Extract:

= = =

Sunday, October 26, 2014

Name That Commandment

What's the best way to love God with all that we are,
all that we have, and all that we ever hope to be?


Sunday, October 26, A.D. 2014
RCL, Year A, Proper 25, Track 1



Download Sermon as a PDF
Watch on YouTube HERE

NAME THAT COMMANDMENT

Name That Tune

Two weeks ago, I began my sermon on Moses and the Golden Calf by talking about the game show, To Tell the Truth. This past week, I went back to the same well. And so, I shall begin today’s sermon by talking about another game show I remember watching as a kid, called The $100,000 Name That Tune. Does anybody remember it?
     Name That Tune was a syndicated game show that aired during the latter half of the 1970s. Each week, two contestants from the studio audience would be chosen to compete against one another in a series of challenges, where they had to name the title of songs. The challenge I remember most was called Bid-a-Note. During this segment of the show, the host, Tom Kennedy, would read a clue about a song, and the two contestants would take turns bidding against one another for the chance to identify the title of the song.
One contestant might begin, “I can name that tune in 6 notes.”
And the other might say, “I can name that tune in 5 notes.”
“I can name that tune in 3 notes.”

= = =

Supplied data:

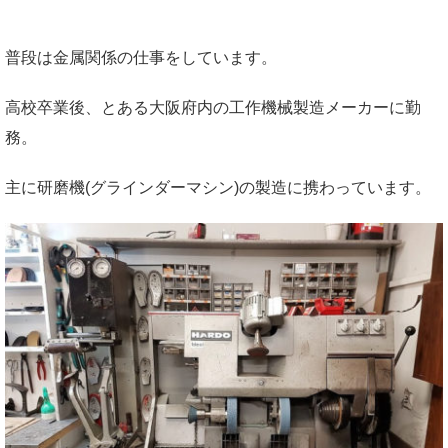
普段は金属関係の仕事をしています。
高校卒業後、とある大阪府内の工作機械製造メーカーに勤
務。
主に研磨機(グラインダーマシン)の製造に携わっています。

= = =

Activity: Copy out the whole sermon above, word for word, from its opening date line through its last line.

Response area:
Sunday, October 26, 2014

Name That Commandment

What's the best way to love God with all that we are,
all that we have, and all that we ever hope to be?


Sunday, October 26, A.D. 2014
RCL, Year A, Proper 25, Track 1



Download Sermon as a PDF
Watch on YouTube HERE

NAME THAT COMMANDMENT

Name That Tune

Two weeks ago, I began my sermon on Moses and the Golden Calf by talking about the game show, To Tell the Truth. This past week, I went back to the same well. And so, I shall begin today’s sermon by talking about another game show I remember watching as a kid, called The $100,000 Name That Tune. Does anybody remember it?
     Name That Tune was a syndicated game show that aired during the latter half of the 1970s. Each week, two contestants from the studio audience would be chosen to compete against one another in a series of challenges, where they had to name the title of songs. The challenge I remember most was called Bid-a-Note. During this segment of the show, the host, Tom Kennedy, would read a clue about a song, and the two contestants would take turns bidding against one another for the chance to identify the title of the song.
One contestant might begin, “I can name that tune in 6 notes.”
And the other might say, “I can name that tune in 5 notes.”
“I can name that tune in 3 notes.”